Limitations & Future Work¶
- It assumes templates are fully reusable under the same schema and does not account for schema drift or column renaming.
- Complex multi-table JOINs and nested queries may require more refinement rounds.
- A \(94\%\) SQL execution accuracy implies a residual \(6\%\) error rate, which may be insufficient for high-risk decision-making.
- The natural language expression of Jinja2 templates might require adjustment across different languages or cultural contexts.
Related Work & Insights¶
- vs. DirectSumm: The latter passes the entire table and query to the LLM at once, exposing data and preventing reuse; FACTS addresses both issues through offline templates.
- vs. SPaGe: SPaGe uses graph-structured planning to improve reliability, but its plans are only partially reusable; FACTS offline templates are fully reusable.
- vs. Binder/Dater: These methods convert queries into executable programs but lack templating and reuse capabilities; FACTS adds a Jinja2 rendering layer for natural language output.
Rating¶
- Novelty: ⭐⭐⭐⭐ The concept of offline template generation is novel and practical, though individual components (SQL generation, Jinja2, LLM Council) have precedents.

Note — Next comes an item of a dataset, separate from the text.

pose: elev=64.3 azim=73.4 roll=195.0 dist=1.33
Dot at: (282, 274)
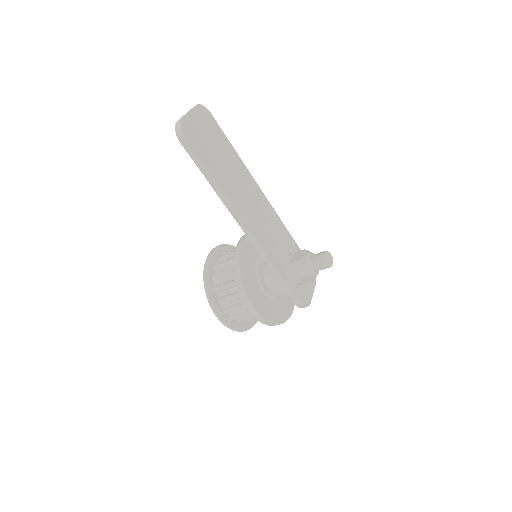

- Experimental Thoroughness: ⭐⭐⭐⭐⭐ Comprehensive evaluation across three benchmarks, including automated and human metrics, reusability/scalability analysis, and detailed ablations.
- Writing Quality: ⭐⭐⭐⭐⭐ Clear problem definitions, intuitive comparison tables for the four properties, and concrete examples.
- Value: ⭐⭐⭐⭐⭐ Highly practical—the privacy-compliant and reusable design directly addresses pain points in enterprise deployment.